§ SUPPLIED RECORDS
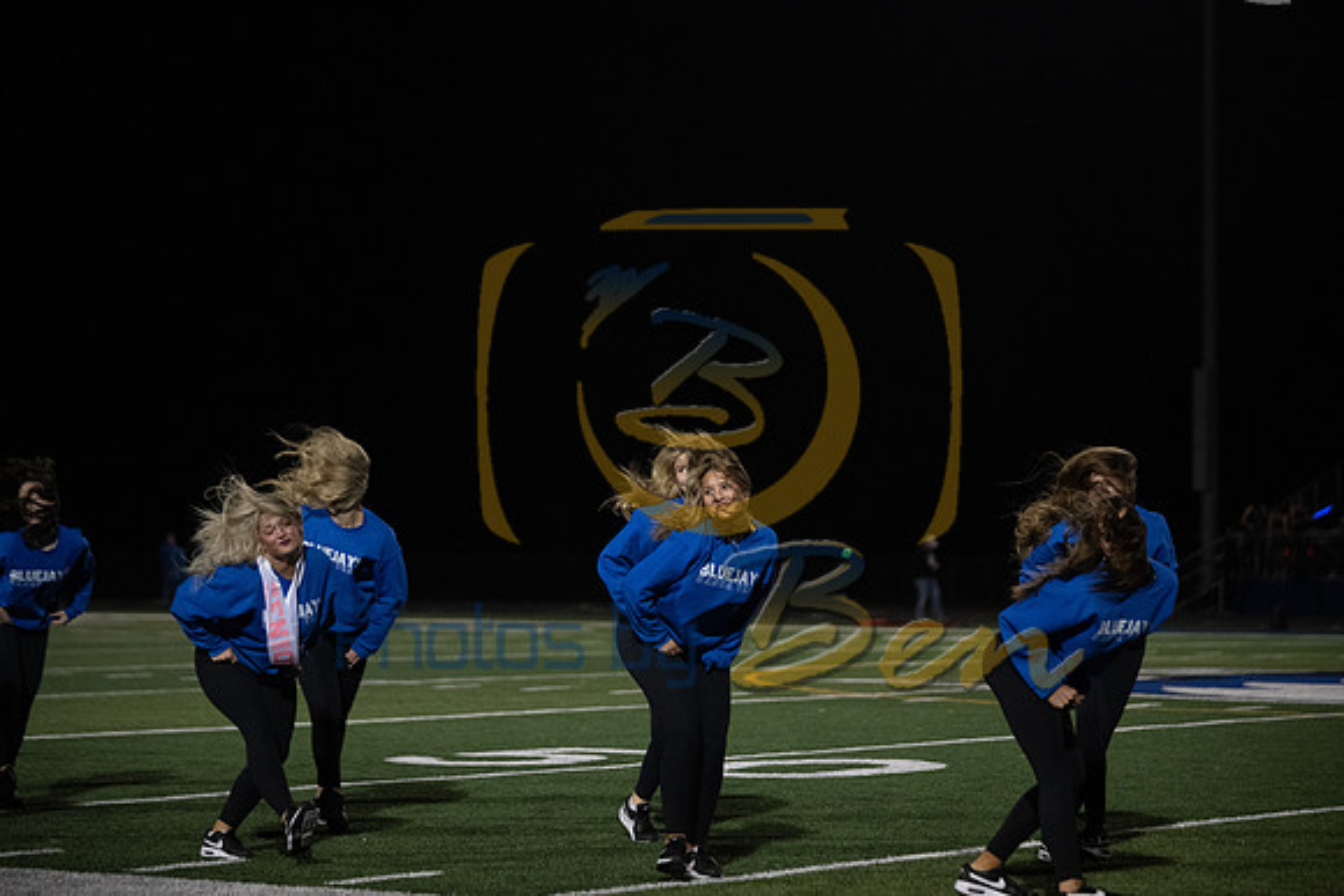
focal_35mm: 105
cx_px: 672
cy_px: 448
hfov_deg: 19.5
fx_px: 3921
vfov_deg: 13.0
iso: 5000
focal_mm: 105
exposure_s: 1/1600
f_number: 2.8
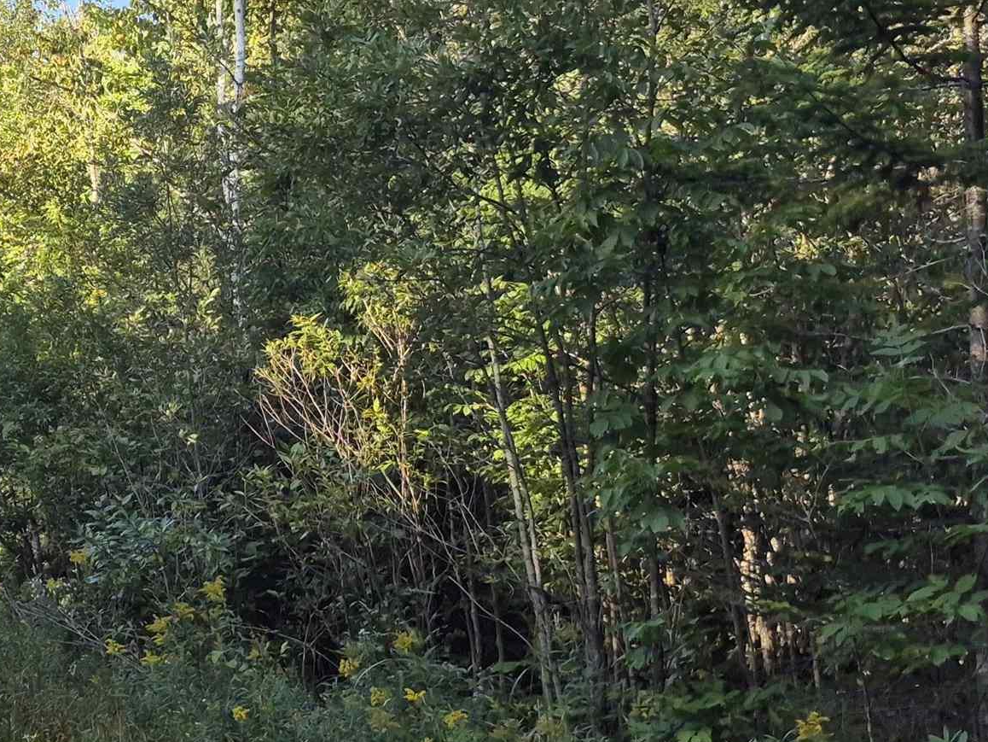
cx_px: 84
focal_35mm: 61
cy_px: 368
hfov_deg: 30.2
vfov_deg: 24.0
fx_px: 1741
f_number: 1.8
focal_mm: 5.4
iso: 25
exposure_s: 1/436
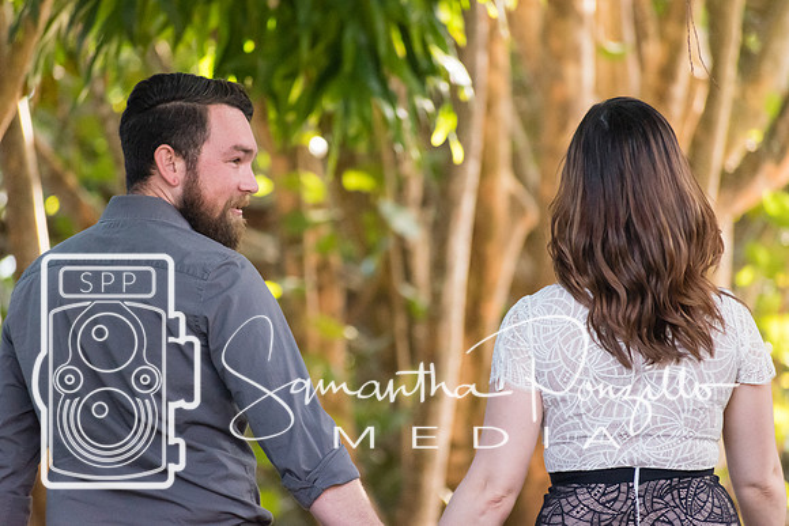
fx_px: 8637
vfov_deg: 3.5
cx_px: 397
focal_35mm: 394
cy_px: 263
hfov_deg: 5.2
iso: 2800
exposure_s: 1/500
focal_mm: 260
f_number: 6
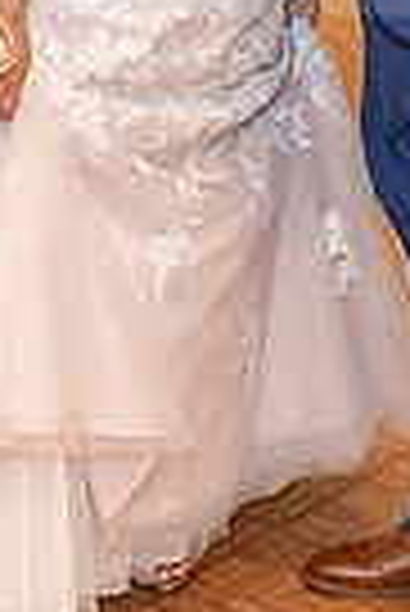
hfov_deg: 11.5
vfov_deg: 16.6
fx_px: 2028
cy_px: -90
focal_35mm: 119
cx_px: 186
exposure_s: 1/200
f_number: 2.8
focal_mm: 24
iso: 2500
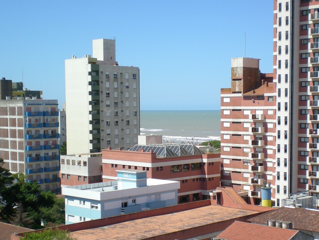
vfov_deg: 23.2
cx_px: 208
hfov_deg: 30.5
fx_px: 581
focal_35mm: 63
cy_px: 163
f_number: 4.9
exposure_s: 1/344
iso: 50
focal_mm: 7.4
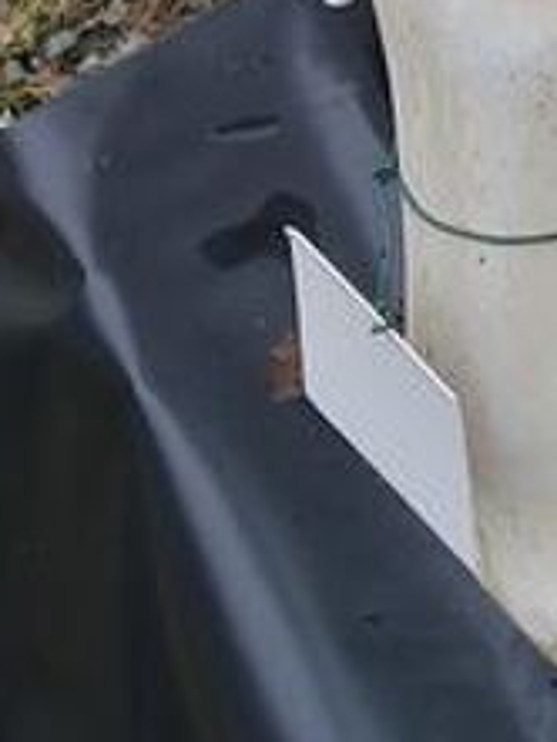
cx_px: 1191
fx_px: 3494
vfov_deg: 10.2
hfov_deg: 8.5
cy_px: -1157
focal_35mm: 163
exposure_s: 1/60
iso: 50
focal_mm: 4
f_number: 1.8
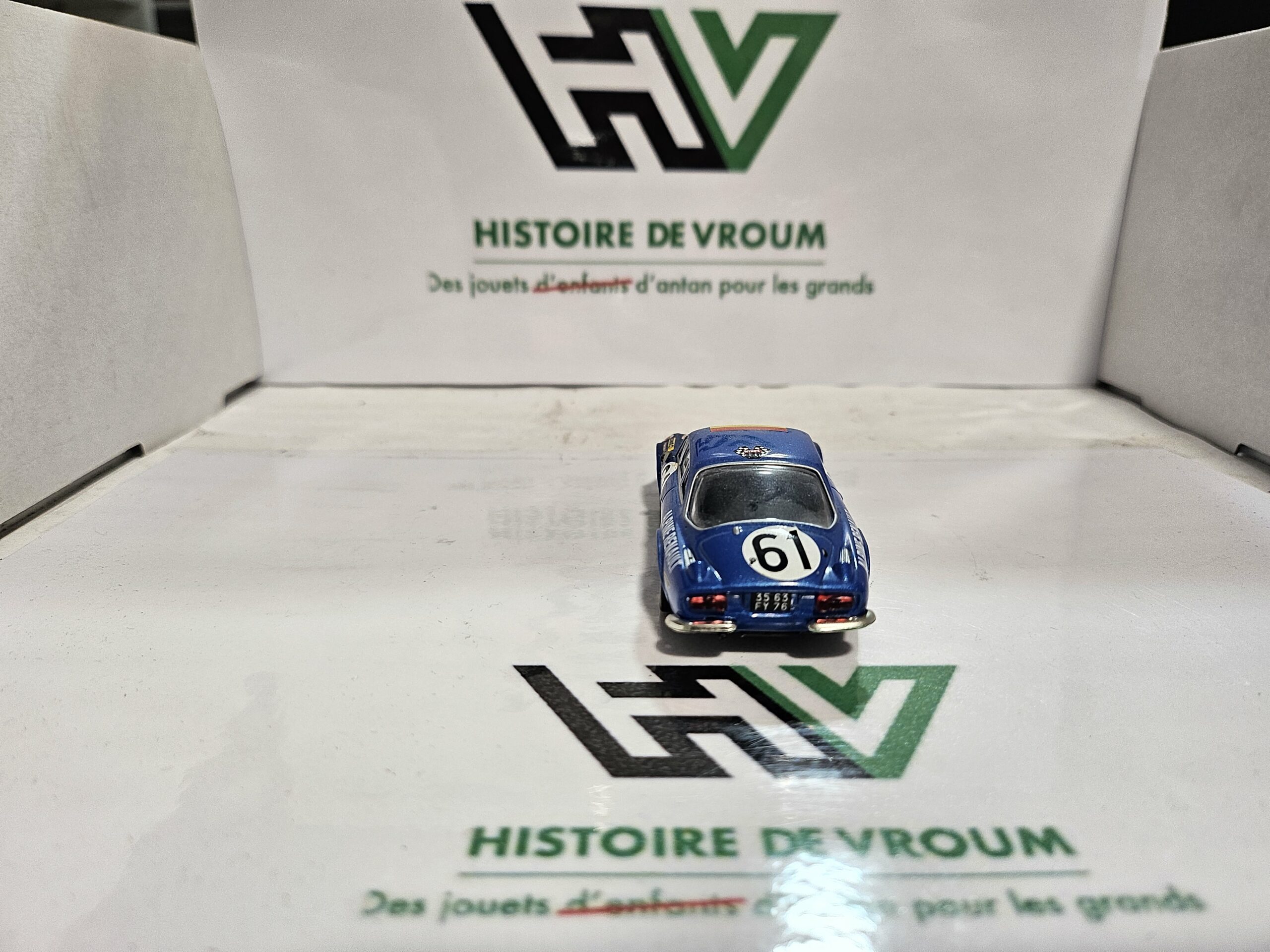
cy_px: 476
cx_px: 635
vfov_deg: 56.8
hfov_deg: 71.6
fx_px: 881
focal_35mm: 24
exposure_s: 1/100
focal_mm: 5
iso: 100
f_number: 1.8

§ WHAT YOU NEED TO DO
The answer is the lines of the material above, from the one containing "hfov_deg: 19.5" down to the one containing "vfov_deg: 3.5", given exactly and without images.

§ RESPONSE AREA
hfov_deg: 19.5
fx_px: 3921
vfov_deg: 13.0
iso: 5000
focal_mm: 105
exposure_s: 1/1600
f_number: 2.8
cx_px: 84
focal_35mm: 61
cy_px: 368
hfov_deg: 30.2
vfov_deg: 24.0
fx_px: 1741
f_number: 1.8
focal_mm: 5.4
iso: 25
exposure_s: 1/436
fx_px: 8637
vfov_deg: 3.5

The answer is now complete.